TEXT PASSAGE >>
++++++++
Pruning is about architecture, sunlight, air movement, resource allocation, and housekeeping, all in the support for healthy trees and annual fruiting. 

Pruning for Fruit and Productivity
Of course, pruning is fun and can help you develop an aesthetically beautiful plant. But the vast majority of people also want to get some fruit off of those trees every year. Return bloom is a tricky thing to manage in apples – especially in varieties that have a tendency to bear every other year. But the only things we know are what we know, so we need a good head for conjecture. That said, I hate to leave things to chance. After return bloom, cold damage to fruit buds, either from frost or cold winter temperatures, is the most likely time that we’ll see major unavoidable changes to our crop potential. That’s why I like to wait as long as possible to prune. 

Yet, the biggest regulator of the plant’s growth response is your crop, the one you haven’t seen yet. That’s why predicting the unknown is a critical skill. There are ways to assess potential crop load before we start to prune to give us a baseline. 

•    Shape and size
•    Microscopic Analysis
•    Forcing buds
•    Varietal tendencies
•    Last year’s crop
•    Winter Temperatures
•    History

Generally speaking, though, we won’t know what our crop is until it is actually on the tree or vine.


How do I develop a pruning strategy for Bearing Trees?
Developing a pruning strategy starts by asking questions and making some estimates of return bloom. You can start by understanding the basic growth and fruiting tendencies of the your particular variety and rootstock combination .
 
•    How old are my trees?
•    What is general fruiting to vegetative wood ratio?
•    Is your orchard on a strong site – in other words, do the trees naturally grow more vigorously there than on another site?
•    Do you have early or late blooming varieties? 
•    Consider the cold hardiness of your particular varieties, rootstocks and locations; factor in the potential for spring frost using your site history 
•    Did I have a crop last year?
•    How big was my crop last year? 
•    What do the buds “look like” on the tree?
•    What if any cold damage past, present or future have the trees experienced?
++++++++
(Records from a collection)

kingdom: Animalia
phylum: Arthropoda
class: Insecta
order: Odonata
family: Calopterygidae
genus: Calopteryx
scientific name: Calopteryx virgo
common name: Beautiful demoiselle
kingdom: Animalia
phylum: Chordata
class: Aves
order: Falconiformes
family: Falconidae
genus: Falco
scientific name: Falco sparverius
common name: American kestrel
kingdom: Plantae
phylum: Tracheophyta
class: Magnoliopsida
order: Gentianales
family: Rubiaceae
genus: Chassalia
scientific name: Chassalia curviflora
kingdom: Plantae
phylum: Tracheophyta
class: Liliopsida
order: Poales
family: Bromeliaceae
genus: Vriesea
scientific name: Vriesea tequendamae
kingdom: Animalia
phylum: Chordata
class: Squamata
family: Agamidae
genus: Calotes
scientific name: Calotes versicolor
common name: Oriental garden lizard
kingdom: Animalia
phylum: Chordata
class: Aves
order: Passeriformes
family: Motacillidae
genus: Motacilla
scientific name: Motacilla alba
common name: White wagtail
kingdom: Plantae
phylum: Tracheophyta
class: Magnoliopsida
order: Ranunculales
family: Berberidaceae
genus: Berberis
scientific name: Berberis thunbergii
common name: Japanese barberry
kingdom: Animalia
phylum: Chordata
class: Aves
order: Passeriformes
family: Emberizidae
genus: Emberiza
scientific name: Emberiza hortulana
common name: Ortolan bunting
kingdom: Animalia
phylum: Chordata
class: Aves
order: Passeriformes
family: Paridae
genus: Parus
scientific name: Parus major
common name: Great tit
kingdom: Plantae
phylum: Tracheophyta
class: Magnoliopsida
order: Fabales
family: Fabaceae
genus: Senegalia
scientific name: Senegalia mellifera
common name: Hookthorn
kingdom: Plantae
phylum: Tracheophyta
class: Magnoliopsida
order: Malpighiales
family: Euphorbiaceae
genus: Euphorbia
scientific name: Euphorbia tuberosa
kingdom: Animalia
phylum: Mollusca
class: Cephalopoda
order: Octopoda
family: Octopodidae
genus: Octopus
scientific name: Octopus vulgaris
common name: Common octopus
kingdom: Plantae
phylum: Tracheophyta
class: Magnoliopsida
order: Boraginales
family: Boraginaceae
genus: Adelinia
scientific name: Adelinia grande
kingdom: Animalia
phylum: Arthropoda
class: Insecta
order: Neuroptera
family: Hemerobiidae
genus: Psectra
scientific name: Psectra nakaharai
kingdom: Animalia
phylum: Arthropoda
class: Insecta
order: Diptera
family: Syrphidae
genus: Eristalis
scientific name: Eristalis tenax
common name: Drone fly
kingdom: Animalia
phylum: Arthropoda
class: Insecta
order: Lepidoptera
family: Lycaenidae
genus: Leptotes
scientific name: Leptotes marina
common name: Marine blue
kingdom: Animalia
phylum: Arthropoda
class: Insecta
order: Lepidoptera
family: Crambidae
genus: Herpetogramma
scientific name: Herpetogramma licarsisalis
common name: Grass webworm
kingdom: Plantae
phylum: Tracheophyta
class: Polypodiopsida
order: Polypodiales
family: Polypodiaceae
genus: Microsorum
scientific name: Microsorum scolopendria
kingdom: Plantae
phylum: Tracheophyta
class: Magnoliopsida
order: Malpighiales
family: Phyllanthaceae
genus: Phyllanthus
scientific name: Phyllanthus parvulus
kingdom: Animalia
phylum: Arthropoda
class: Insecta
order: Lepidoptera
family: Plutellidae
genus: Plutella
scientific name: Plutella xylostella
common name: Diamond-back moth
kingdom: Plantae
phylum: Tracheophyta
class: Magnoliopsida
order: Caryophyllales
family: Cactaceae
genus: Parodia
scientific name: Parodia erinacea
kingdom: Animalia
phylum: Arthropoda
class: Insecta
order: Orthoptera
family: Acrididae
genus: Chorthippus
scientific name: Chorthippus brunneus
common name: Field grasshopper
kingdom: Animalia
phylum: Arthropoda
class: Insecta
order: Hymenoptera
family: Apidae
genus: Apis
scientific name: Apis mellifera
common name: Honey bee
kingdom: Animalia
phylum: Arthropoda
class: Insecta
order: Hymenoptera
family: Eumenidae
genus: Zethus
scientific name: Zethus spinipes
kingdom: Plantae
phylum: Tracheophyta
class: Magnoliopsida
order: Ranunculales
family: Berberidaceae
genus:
++++++++
WORK INSTRUCTIONS >>
Reproduce the part of the pruning text between "Generally speaking, though, we" and "rootstock combination .", inclusive. The rows are separate material and have no connection to the pruning text.

THE REPLY >>
Generally speaking, though, we won’t know what our crop is until it is actually on the tree or vine.


How do I develop a pruning strategy for Bearing Trees?
Developing a pruning strategy starts by asking questions and making some estimates of return bloom. You can start by understanding the basic growth and fruiting tendencies of the your particular variety and rootstock combination .